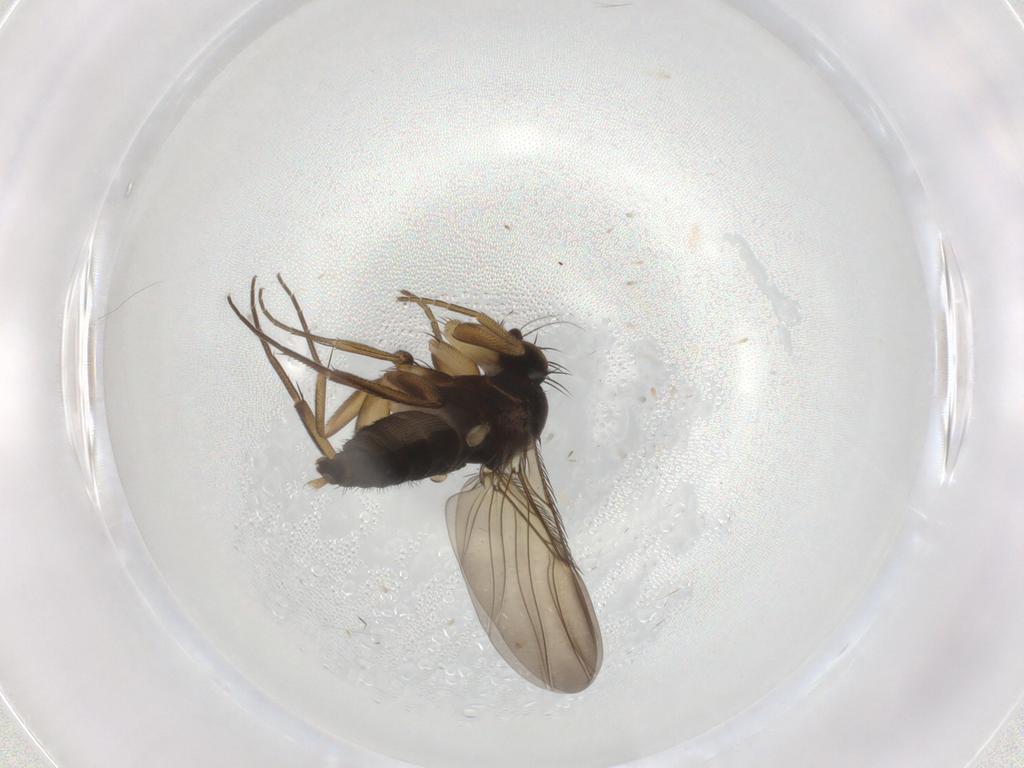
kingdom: Animalia
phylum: Arthropoda
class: Insecta
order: Diptera
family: Phoridae
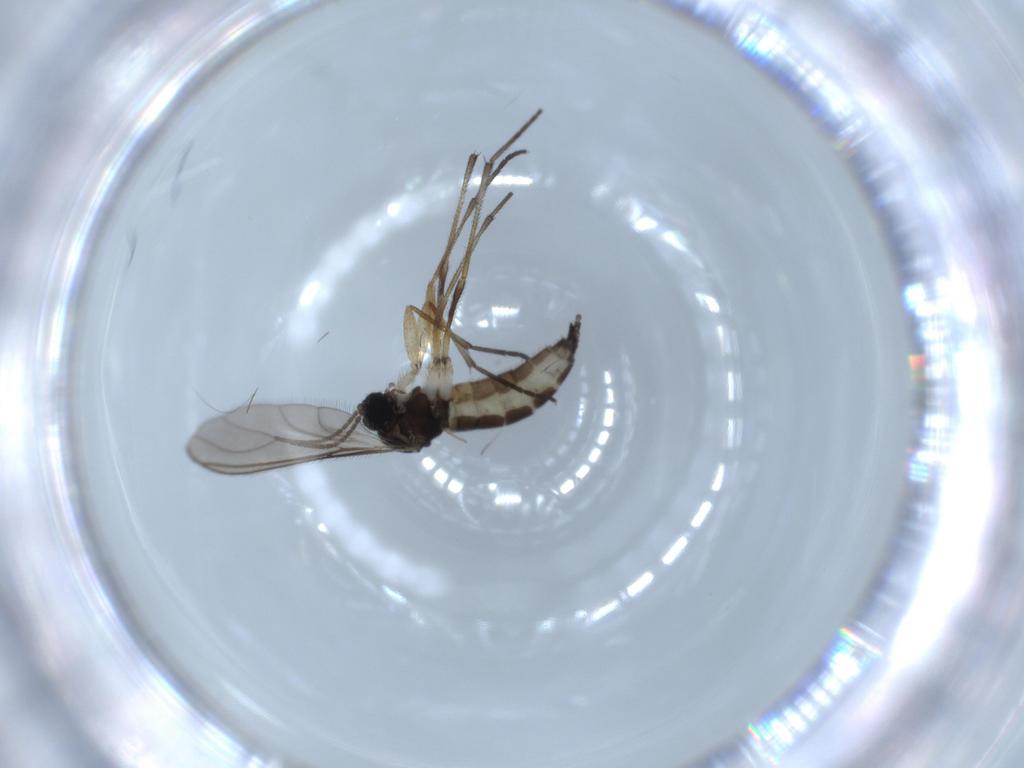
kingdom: Animalia
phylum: Arthropoda
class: Insecta
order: Diptera
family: Sciaridae
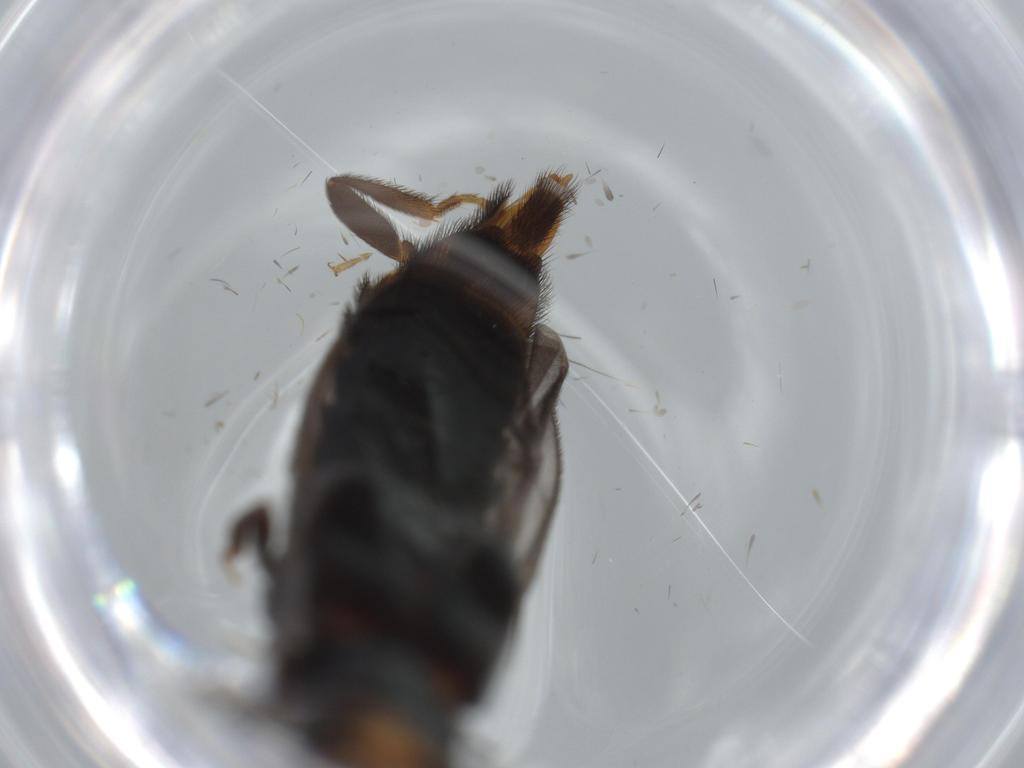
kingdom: Animalia
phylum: Arthropoda
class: Insecta
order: Coleoptera
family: Phengodidae
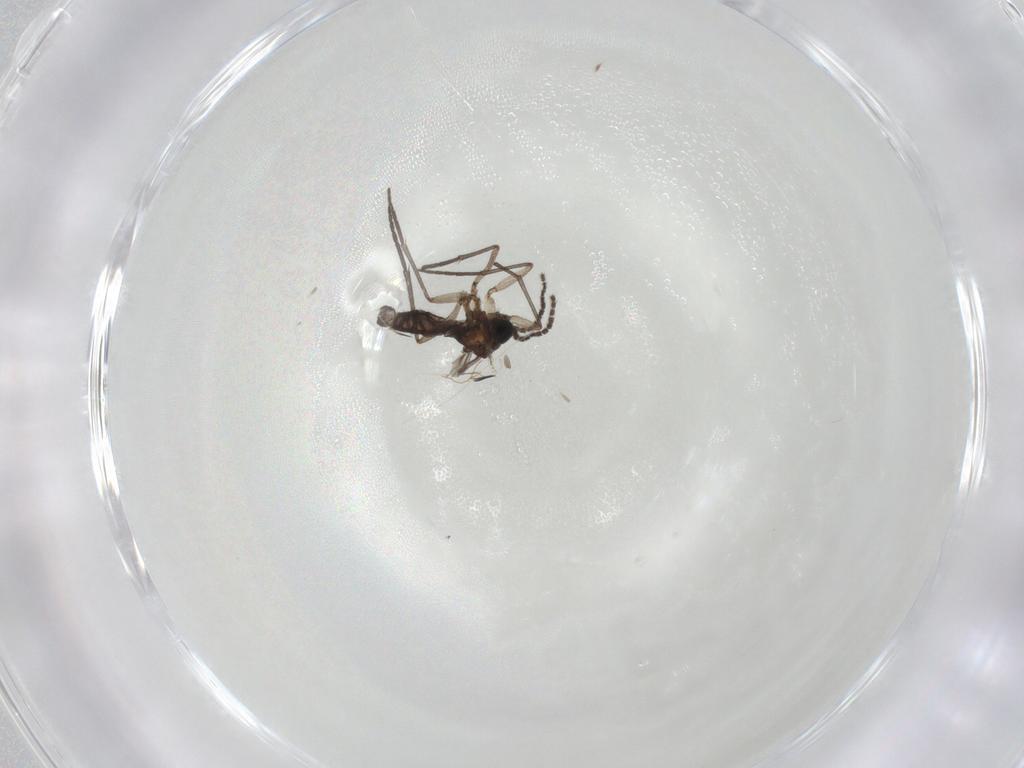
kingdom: Animalia
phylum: Arthropoda
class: Insecta
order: Diptera
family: Sciaridae
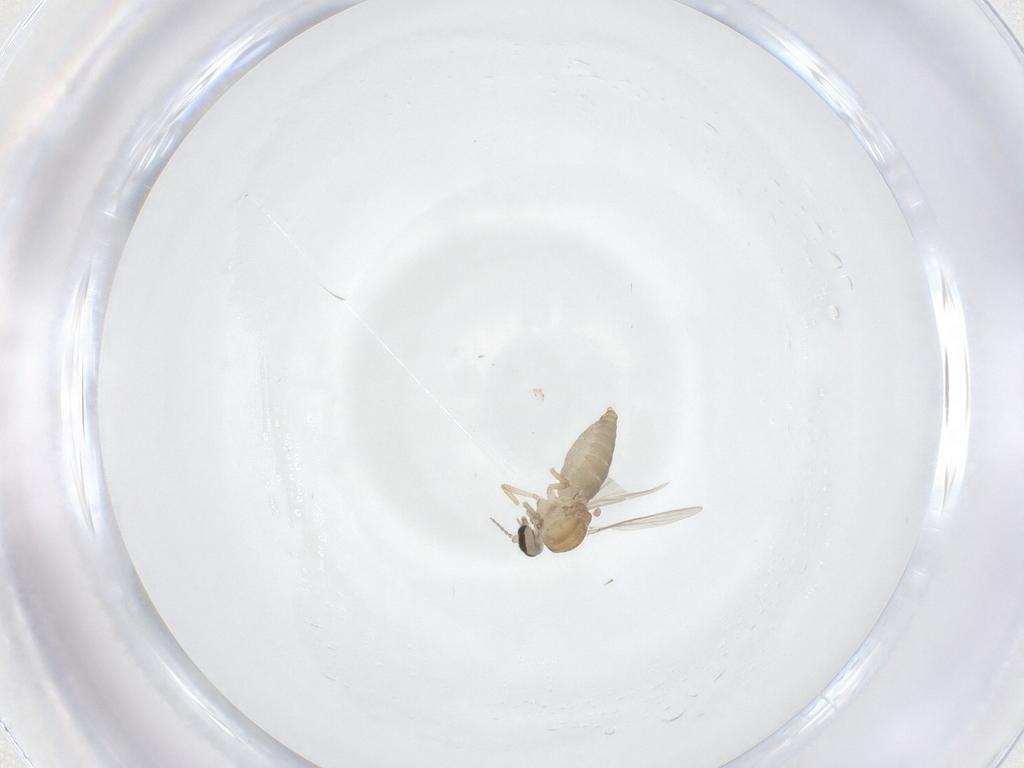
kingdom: Animalia
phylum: Arthropoda
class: Insecta
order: Diptera
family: Ceratopogonidae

= = = = = = =

Return every line of the data above word for word, leaving out the pictures.

**ANSWER BELOW**
kingdom: Animalia
phylum: Arthropoda
class: Insecta
order: Diptera
family: Phoridae
kingdom: Animalia
phylum: Arthropoda
class: Insecta
order: Diptera
family: Sciaridae
kingdom: Animalia
phylum: Arthropoda
class: Insecta
order: Coleoptera
family: Phengodidae
kingdom: Animalia
phylum: Arthropoda
class: Insecta
order: Diptera
family: Sciaridae
kingdom: Animalia
phylum: Arthropoda
class: Insecta
order: Diptera
family: Ceratopogonidae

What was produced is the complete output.